Word/PDF Documents
Rekognita can not only recognize documents, but also generate restructured documents in DOCX and PDF formats with preserved structure, tables, and images.
How it works
Rekognita parses the input document, builds a graph structure, and then generates a clean DOCX or PDF with correct formatting:
- Headings preserve their hierarchy (H1, H2, H3...)

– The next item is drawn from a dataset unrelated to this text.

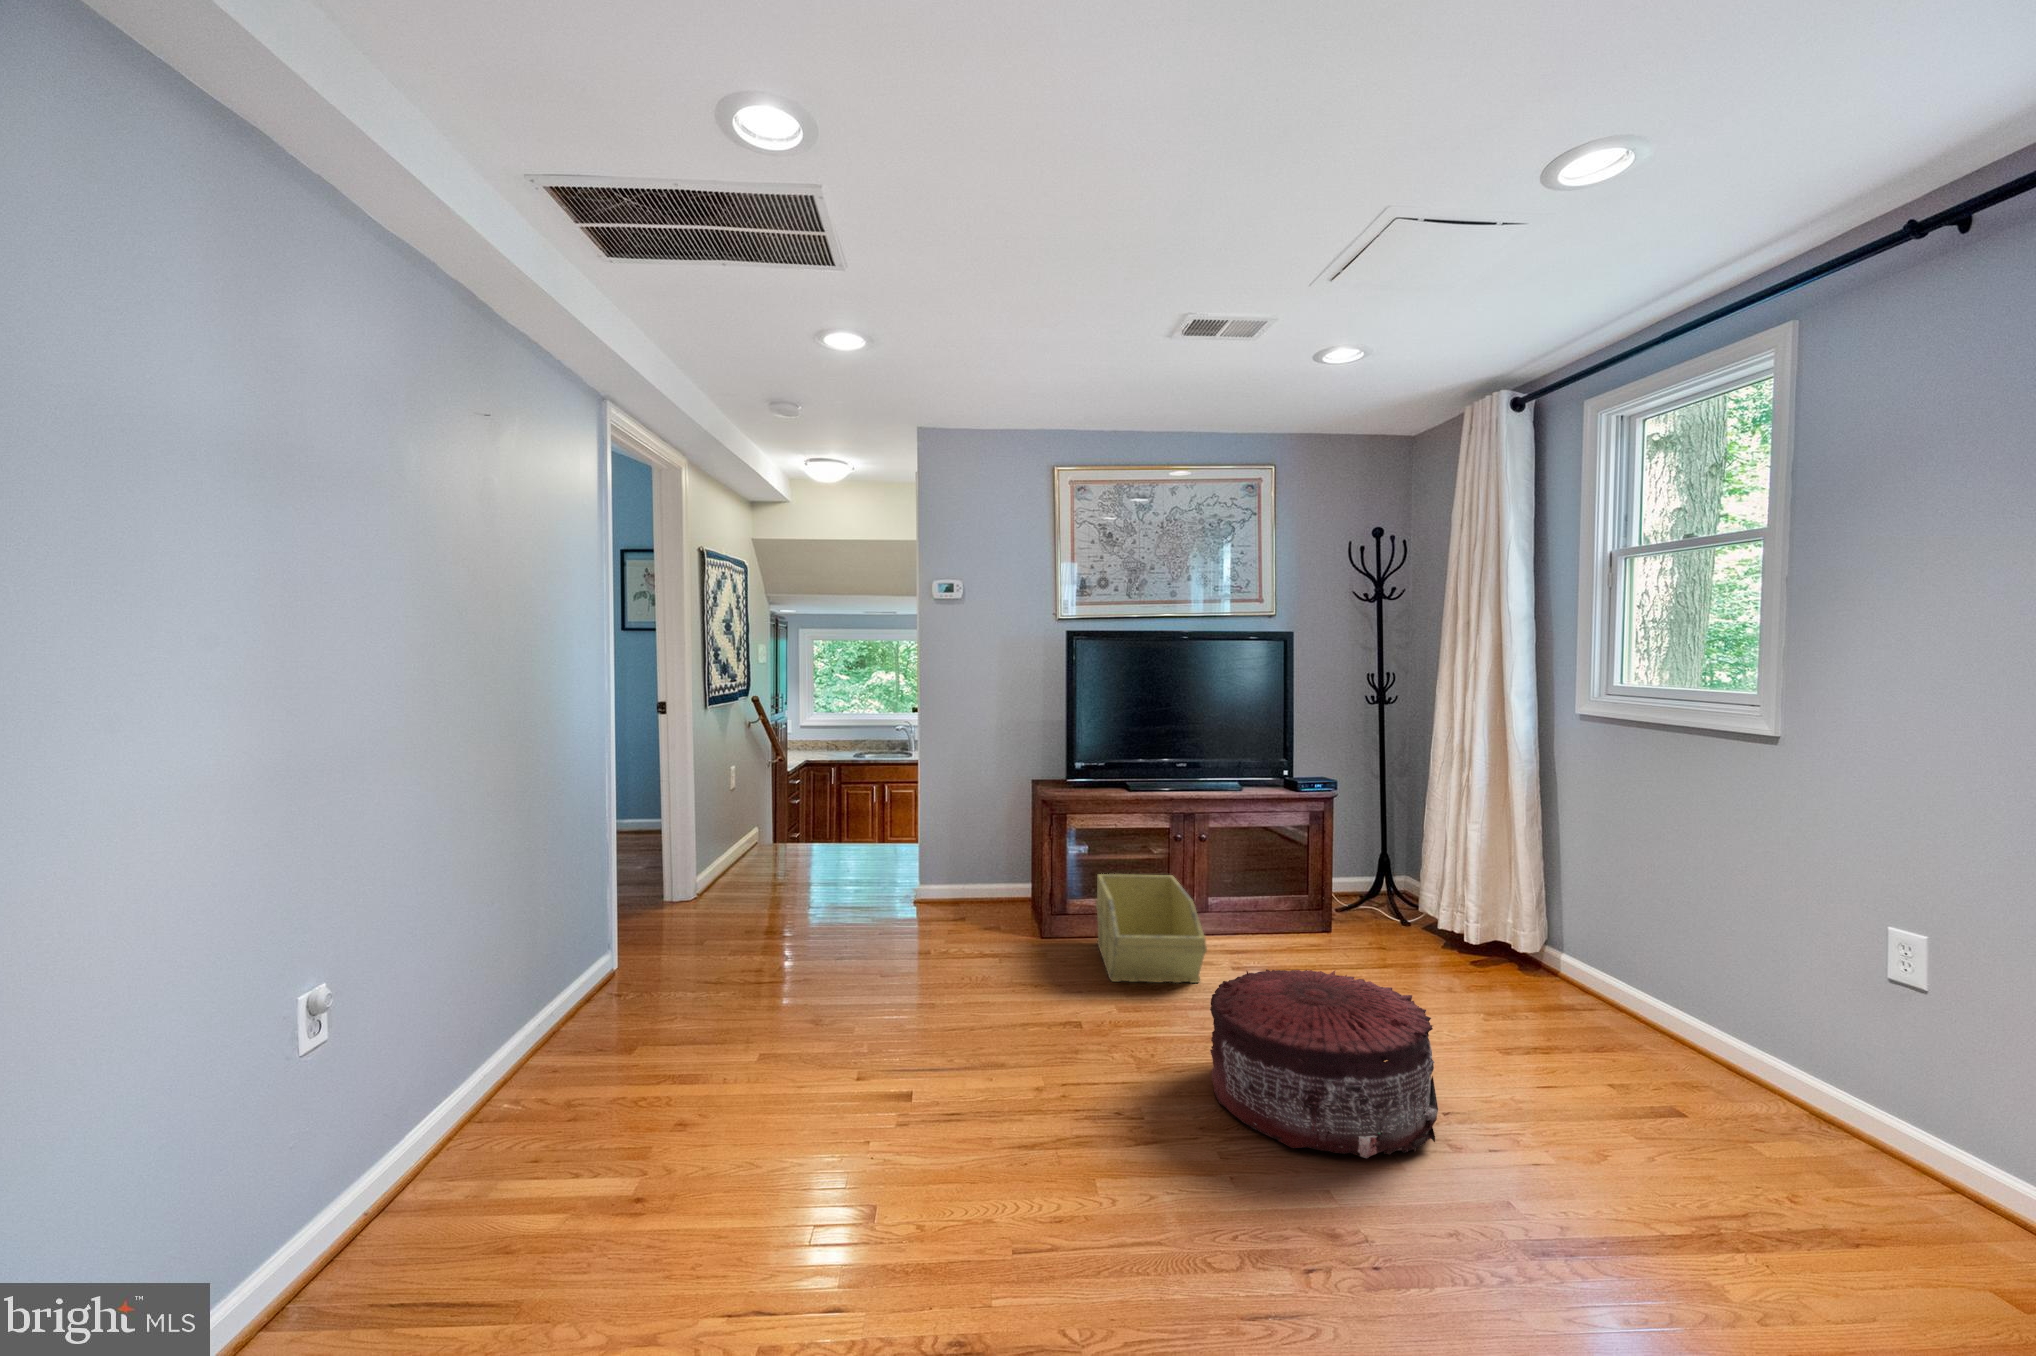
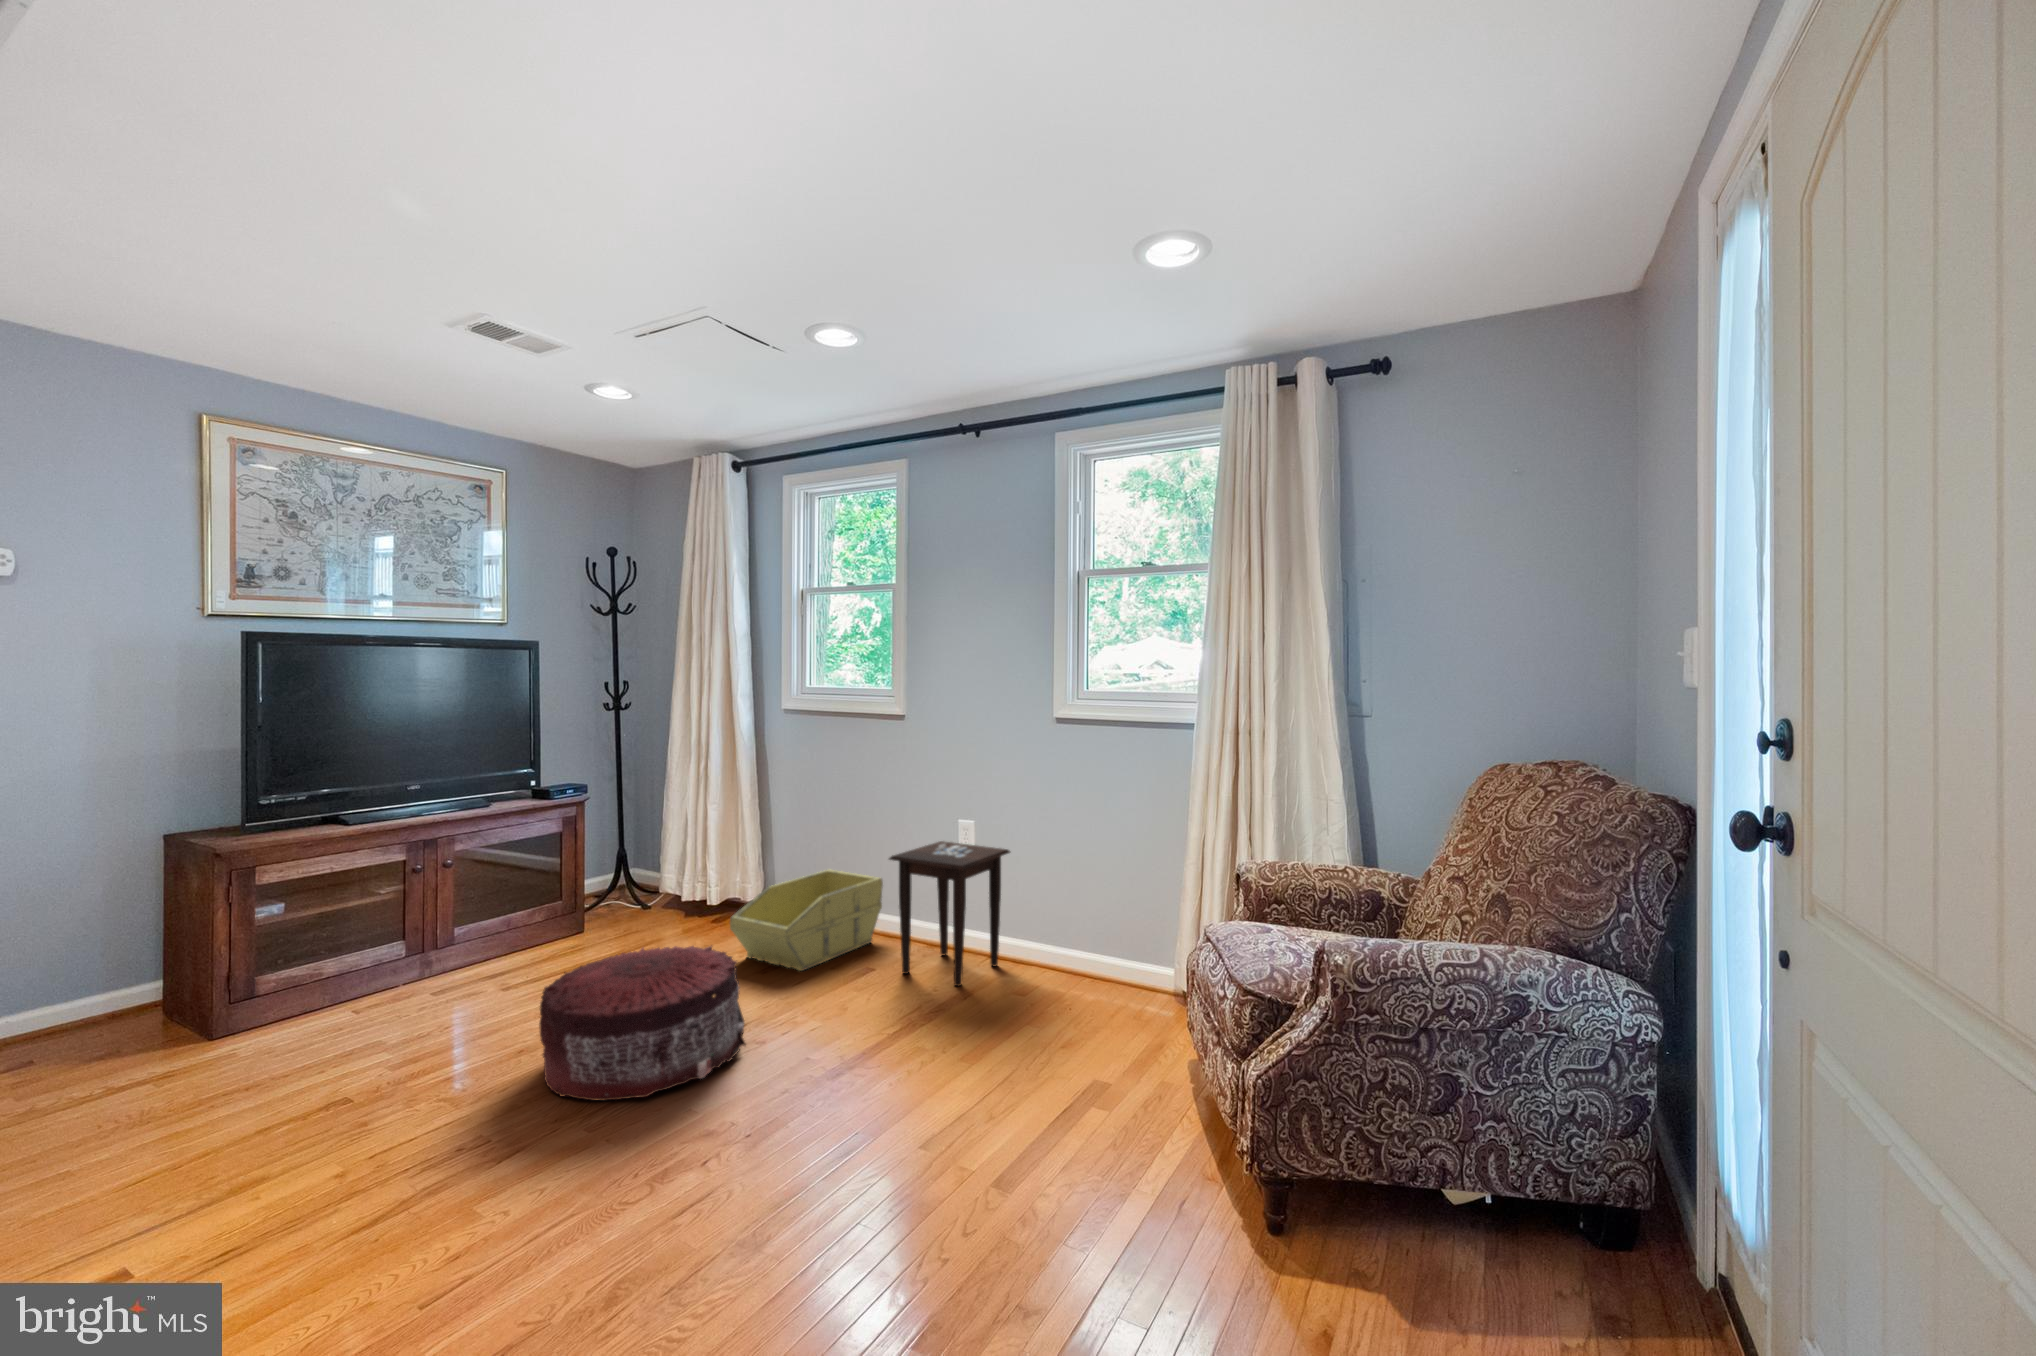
storage bin: present [1096,874,1207,983] -> present [730,870,883,971]
side table: none [1716,946,2021,1210] -> present [889,841,1010,986]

- Tables preserve columns, rows, and headers
- Images and charts are inserted with their captions
- Lists preserve numbering and nesting
- Footnotes and references are restored
API Request
POST /v1/documents/convert HTTP/1.1
Host: api.rekognita.com
Authorization: Bearer rk_sk_your_key
Content-Type: multipart/form-data
file=@scanned_document.pdf
output_format=docx # or "pdf"
model=rekognita-accurateResponse
{
"id": "doc_abc123",
"status": "completed",
"output_format": "docx",
"download_url": "/v1/documents/doc_abc123/download",
"expires_at": "2025-01-15T12:00:00Z",
"pages": 5,
"metadata": {
"processing_time_ms": 3200,
"model": "rekognita-accurate",
"tables_found": 3,
"images_found": 2
}
}Using the SDK
from rekognita import RekognitaClient
client = RekognitaClient()
# Convert a scan to DOCX
result = client.documents.convert(
file="scanned_invoice.pdf",
output_format="docx",
model="rekognita-accurate"
)
# Download the ready DOCX
result.download("output/restructured_invoice.docx")
print(f"Saved: {result.pages} pages, {result.metadata.tables_found} tables")
# Or get bytes
docx_bytes = result.content_bytes
with open("output.docx", "wb") as f:
f.write(docx_bytes)Additional Parameters
| Parameter | Type | Description |
|---|---|---|
output_format | string | "docx" or "pdf" |
include_images | boolean | Include images (default: true) |
page_range | string | Page range, e.g. "1-5" |
template | string | Template ID for output styling |
language | string | Document language for OCR (default: auto-detect) |
Comparison with Competitors
Other OCR tools output only flat text. Rekognita generates complete documents with restored structure — ready for use without manual editing.